Cllr Dowding had argued in her motion that the county council should write to the energy minister and the prime minister welcoming this decision.

She said earth tremors “greatly exacerbate the health and environmental risks associated with shale gas exploration, testing and extraction”. She also said seismic activity threatened the integrity of a shale gas well and increased the risk of gas leakage into the subsurface.

She said Cuadrilla had accepted the 0.5ML threshold until now.

“The industry is saying we know enough to have a review of the regulations but all the industry has managed to do since the regulations were introduced is to partially frack one well.”

She said Cuadrilla had called for a threshold 31 times higher than the current level. The proposed level was described in 2012 as “undesirably high”, she said. Responding to the Conservative procedural motion, she said:

“It’s pretty shocking the lengths the Conservatives are going to in order to avoid taking a position on protecting residents’ health against the fracking industry.”

35 replies »

  1. Neither do we have ways of verifying whether 7-0 is a narrow margin, unless we speak to a Watford supporter, who might validate that. Someone always has a different perspective on a subject.
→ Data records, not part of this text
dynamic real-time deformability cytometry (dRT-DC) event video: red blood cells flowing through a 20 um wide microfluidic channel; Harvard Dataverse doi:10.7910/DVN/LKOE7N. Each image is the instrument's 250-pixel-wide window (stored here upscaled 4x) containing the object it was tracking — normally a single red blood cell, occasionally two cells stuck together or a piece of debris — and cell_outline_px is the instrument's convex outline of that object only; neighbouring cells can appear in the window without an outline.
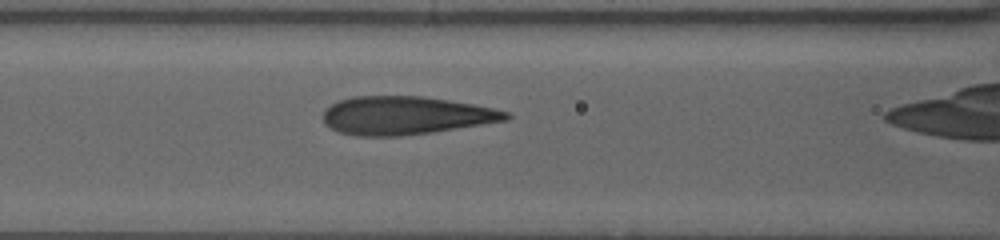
{"species": "human", "species_latin": "Homo sapiens", "temperature_condition": "warm", "stored_images_in_passage": 22, "camera_frame_rate_fps": 3000, "um_per_image_px": 0.085, "donor": {"sex": "female"}, "frame": {"image": 1, "passage_image": 6, "time_ms": 3.0, "image_size_px": [1000, 240], "cell_outline_px": [[512, 116], [508, 120], [432, 132], [400, 136], [356, 136], [340, 132], [324, 124], [324, 108], [340, 100], [352, 96], [420, 96], [448, 100], [472, 104], [492, 108], [508, 112]], "centroid_in_image_um": [34.45, 9.82], "position_along_channel_um": 132.1, "area_um2": 40.58}}
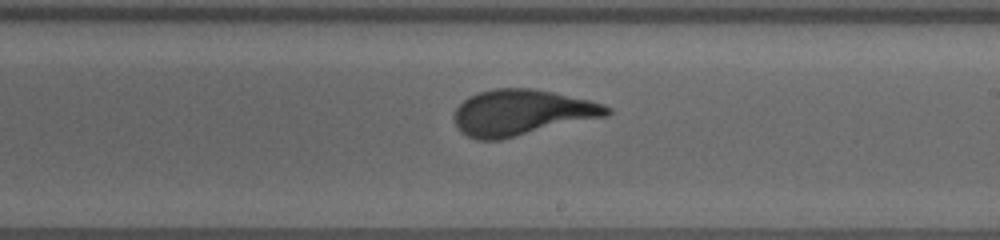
{"frame": {"image": 2, "passage_image": 13, "time_ms": 7.0, "image_size_px": [1000, 240], "cell_outline_px": [[612, 112], [608, 116], [500, 140], [476, 140], [460, 132], [452, 116], [456, 108], [464, 100], [480, 92], [496, 88], [532, 88], [552, 92], [588, 100], [612, 108]], "centroid_in_image_um": [44.34, 9.58], "position_along_channel_um": 244.7, "area_um2": 40.69}}
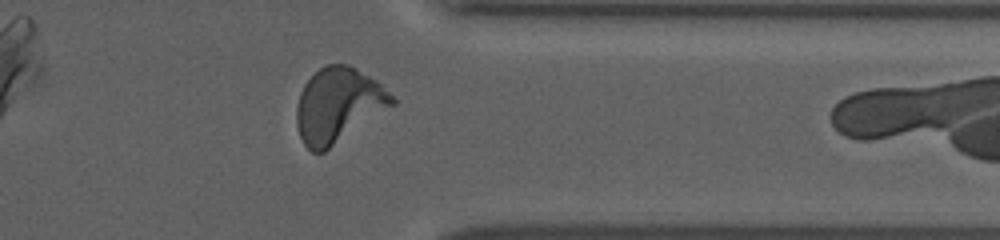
{"frame": {"image": 3, "passage_image": 21, "time_ms": 12.0, "image_size_px": [1000, 240], "cell_outline_px": [[396, 104], [324, 152], [312, 152], [304, 144], [300, 136], [296, 124], [296, 108], [300, 92], [304, 84], [320, 68], [328, 64], [348, 64], [356, 68], [376, 80], [396, 100]], "centroid_in_image_um": [28.74, 8.95], "position_along_channel_um": 382.7, "area_um2": 41.33}}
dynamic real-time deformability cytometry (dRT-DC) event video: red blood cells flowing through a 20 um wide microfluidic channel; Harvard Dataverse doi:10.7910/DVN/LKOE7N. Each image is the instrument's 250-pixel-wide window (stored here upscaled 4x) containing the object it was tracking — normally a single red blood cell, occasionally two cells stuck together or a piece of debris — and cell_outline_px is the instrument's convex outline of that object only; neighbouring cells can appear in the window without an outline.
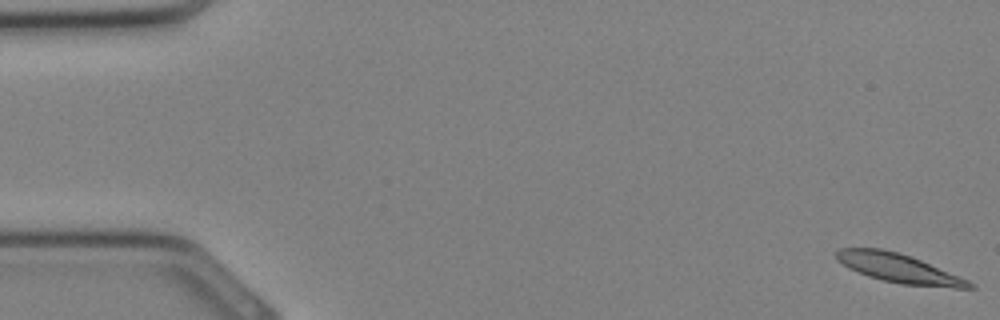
{"species": "Egyptian fruit bat (a non-hibernating species)", "species_latin": "Rousettus aegyptiacus", "temperature_condition": "cold", "stored_images_in_passage": 9, "camera_frame_rate_fps": 3000, "um_per_image_px": 0.085, "animal": {"sex": "female"}, "frame": {"image": 1, "passage_image": 1, "time_ms": 0.0, "image_size_px": [1000, 320], "cell_outline_px": [[976, 288], [952, 288], [900, 284], [868, 276], [848, 268], [836, 260], [836, 252], [840, 248], [880, 248], [912, 256], [968, 280], [976, 284]], "centroid_in_image_um": [76.41, 22.81], "position_along_channel_um": 8.6, "area_um2": 22.43}}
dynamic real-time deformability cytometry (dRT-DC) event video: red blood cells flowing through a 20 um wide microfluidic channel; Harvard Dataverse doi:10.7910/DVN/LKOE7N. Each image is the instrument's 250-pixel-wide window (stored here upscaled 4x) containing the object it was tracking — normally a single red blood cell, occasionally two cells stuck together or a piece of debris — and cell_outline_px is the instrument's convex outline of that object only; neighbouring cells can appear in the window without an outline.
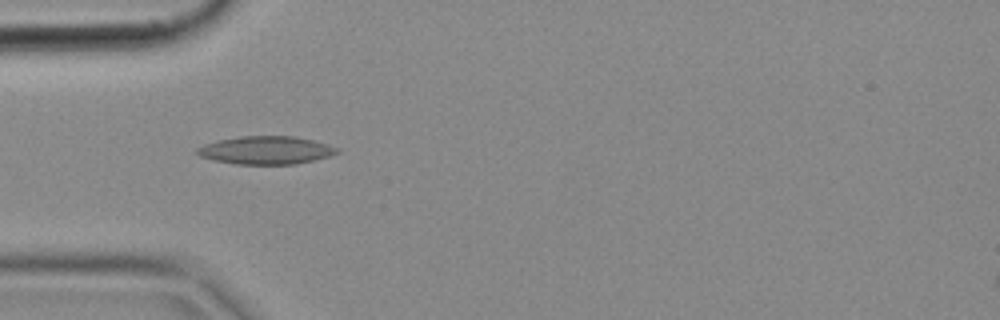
{"species": "common noctule bat (a hibernating species)", "species_latin": "Nyctalus noctula", "temperature_condition": "cold", "stored_images_in_passage": 7, "camera_frame_rate_fps": 3000, "um_per_image_px": 0.085, "animal": {"sex": "female", "body_mass_g": 18.4}, "frame": {"image": 1, "passage_image": 5, "time_ms": 1.333, "image_size_px": [1000, 320], "cell_outline_px": [[340, 152], [328, 156], [296, 164], [236, 164], [216, 160], [200, 156], [196, 152], [196, 148], [204, 144], [220, 140], [240, 136], [296, 136], [328, 144], [340, 148]], "centroid_in_image_um": [22.63, 12.76], "position_along_channel_um": 62.4, "area_um2": 22.72}}
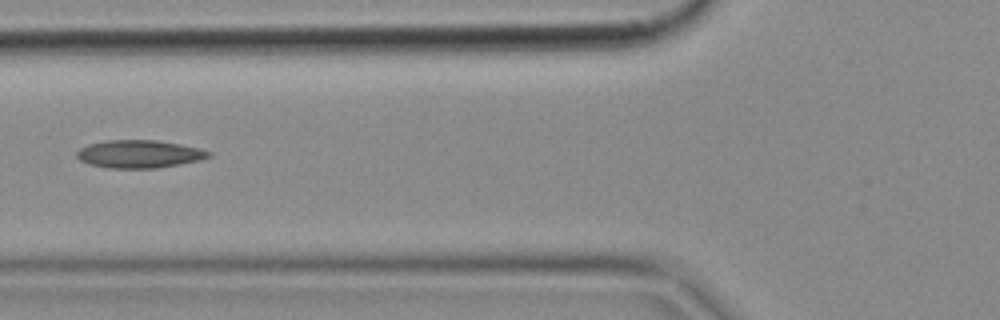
{"frame": {"image": 2, "passage_image": 6, "time_ms": 1.667, "image_size_px": [1000, 320], "cell_outline_px": [[212, 156], [200, 160], [156, 168], [108, 168], [88, 164], [80, 160], [76, 156], [76, 152], [80, 148], [88, 144], [104, 140], [156, 140], [180, 144], [212, 152]], "centroid_in_image_um": [11.8, 13.09], "position_along_channel_um": 114.0, "area_um2": 21.39}}
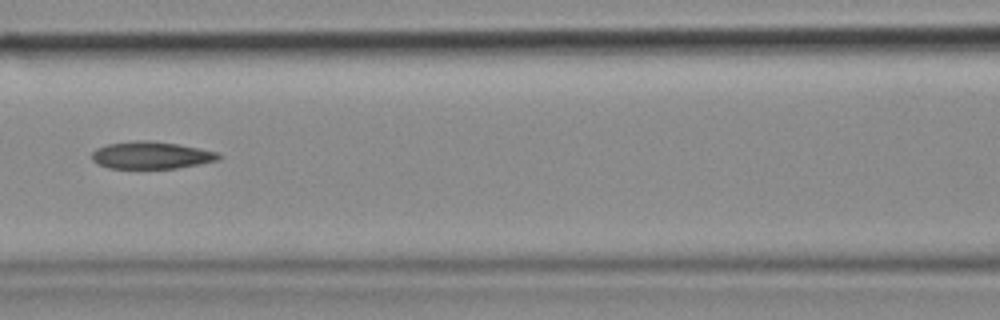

    Sorry Paul, good try but DOD is full of references without links and people are left to decide themselves, using common sense, or their own experience. I will not supply links to identify individuals without being able to obtain their permission. I’m not sure who does that but I suspect some do. Not me, unless they are in the public domain and have already voluntarily put the information “out there”. Used to be a P45 offence before I left the arena of marketing. Lets just leave it that I am quaintly old fashioned in this respect.

  2. No, the answer is I will stick with my view of integrity and others can make their own decisions Paul.
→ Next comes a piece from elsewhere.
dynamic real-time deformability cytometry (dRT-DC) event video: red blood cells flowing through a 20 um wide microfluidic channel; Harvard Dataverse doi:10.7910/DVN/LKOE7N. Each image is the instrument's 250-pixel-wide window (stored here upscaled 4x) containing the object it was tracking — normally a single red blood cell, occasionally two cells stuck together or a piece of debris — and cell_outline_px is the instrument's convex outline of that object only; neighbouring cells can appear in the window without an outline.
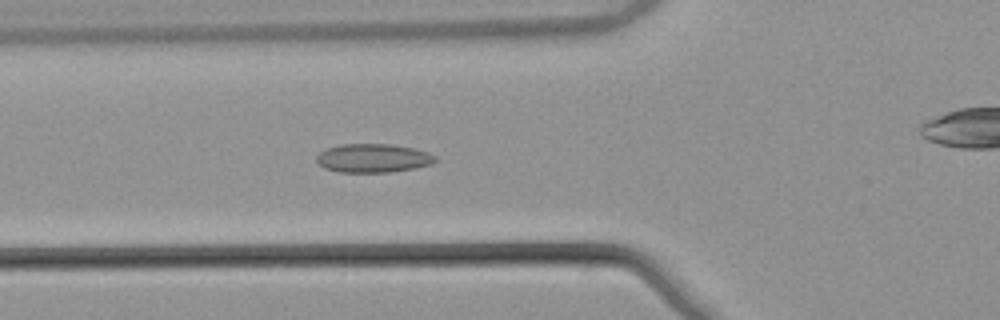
{"species": "common noctule bat (a hibernating species)", "species_latin": "Nyctalus noctula", "temperature_condition": "warm", "stored_images_in_passage": 48, "camera_frame_rate_fps": 3000, "um_per_image_px": 0.085, "animal": {"sex": "male", "body_mass_g": 21.5, "forearm_length_mm": 52.0}, "frame": {"image": 1, "passage_image": 14, "time_ms": 4.333, "image_size_px": [1000, 320], "cell_outline_px": [[436, 160], [432, 164], [416, 168], [392, 172], [340, 172], [324, 168], [316, 160], [316, 156], [320, 152], [328, 148], [340, 144], [388, 144], [412, 148], [428, 152], [436, 156]], "centroid_in_image_um": [31.72, 13.45], "position_along_channel_um": 94.1, "area_um2": 19.83}}
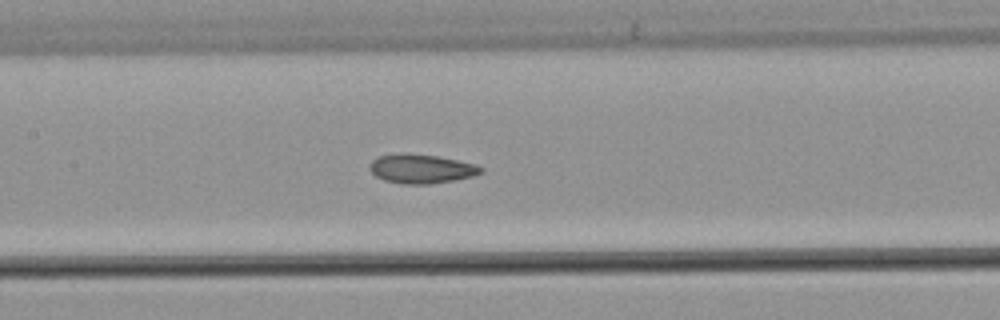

    Your answer appears to be a little selective. I am not sure that is an answer. Is this a new policy for DoD that moderation is now including so much more, applied to some and not others? You may check back, not far back, and find a few antis posting “everyone”, “we all” without any links and no questions.

    I will confirm my post was factually correct. Other than that, people can judge for themselves.
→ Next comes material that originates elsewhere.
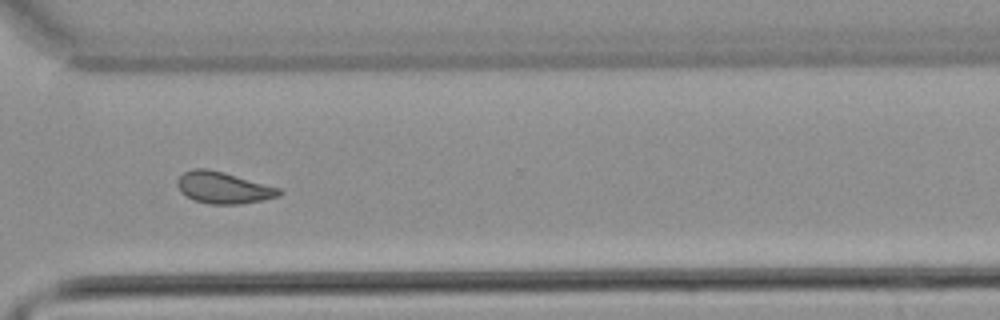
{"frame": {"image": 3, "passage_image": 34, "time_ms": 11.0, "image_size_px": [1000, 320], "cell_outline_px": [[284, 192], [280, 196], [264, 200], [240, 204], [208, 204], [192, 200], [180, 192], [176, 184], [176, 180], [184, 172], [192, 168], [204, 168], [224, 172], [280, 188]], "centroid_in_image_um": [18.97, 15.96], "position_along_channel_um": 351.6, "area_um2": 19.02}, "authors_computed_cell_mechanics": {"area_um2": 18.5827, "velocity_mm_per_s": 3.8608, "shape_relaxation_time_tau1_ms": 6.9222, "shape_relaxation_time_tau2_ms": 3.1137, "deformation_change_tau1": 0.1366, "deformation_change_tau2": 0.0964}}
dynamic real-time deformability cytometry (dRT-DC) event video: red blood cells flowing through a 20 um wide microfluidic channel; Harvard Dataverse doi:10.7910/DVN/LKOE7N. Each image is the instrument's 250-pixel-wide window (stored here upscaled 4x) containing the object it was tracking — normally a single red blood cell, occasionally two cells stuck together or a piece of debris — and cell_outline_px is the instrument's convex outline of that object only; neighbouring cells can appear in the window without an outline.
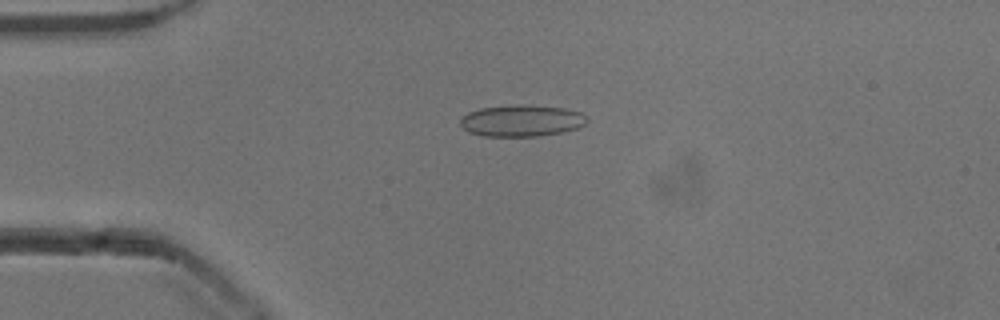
{"species": "common noctule bat (a hibernating species)", "species_latin": "Nyctalus noctula", "temperature_condition": "cold", "stored_images_in_passage": 44, "camera_frame_rate_fps": 3000, "um_per_image_px": 0.085, "animal": {"sex": "male", "body_mass_g": 13.3}, "frame": {"image": 1, "passage_image": 4, "time_ms": 1.0, "image_size_px": [1000, 320], "cell_outline_px": [[588, 120], [580, 128], [564, 132], [536, 136], [484, 136], [468, 132], [460, 124], [460, 120], [468, 112], [480, 108], [516, 104], [520, 104], [564, 108], [580, 112], [588, 116]], "centroid_in_image_um": [44.36, 10.26], "position_along_channel_um": 40.6, "area_um2": 23.47}}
  3. I have a problem with the ex Shale Gas Commissioner spreading false pro-fracking propaganda in places of power!
    If that’s not a criminal act it should be!

  4. Think it is called free speech, Peter.

    Often the problem when those who were shackled by their employment are released. There will shortly be new minds deciding what they consider false. Could be interesting.

  5. After struggling to swim through the customary shoal of red herrings on here, I wonder if it’s acceptable to return to the actual subject of the article, which leaves me somewhat perplexed and confused. Do please correct me if I’m wrong (and heaven forbid, there is no shortage of anonymous experts on here with anonymous expertise and qualifications), but how can LCC councillors be accused of predetermination for an issue that will not be an issue for them, even if all 84 cllrs sat on the planning committee.
    Firstly, the TLS is regulation, produced by the govt and regulators in consultation with the industry. Unless or until it is changed or rescinded, it must be applied. Is it not within the remit of the OGA to enforce this piece of regulation? What has it got to do with the Mineral Planning Authority – in this case LCC? If seismicity proved to be a serious danger, then it would surely be up to the OGA to refuse to permit a new application or stop existing activity, not the MPA.
    Debating, then indicating approval of this regulation to govt, is akin to an LPA debating building regulations and deciding they are a jolly good idea and should continue to be enforced. Would that mean anyone involved in such a debate had predetermined an application where building regs were to be enforced (i.e. every application for new buildings)? Of course not. It would just mean that they were better informed to take into account the pros and cons of any application and come to a sensible balanced judgement.
    On the assumption that this motion was submitted in advance of the meeting, it seems strange that the monitoring officer did not allude to this before the motion was stopped from being debated.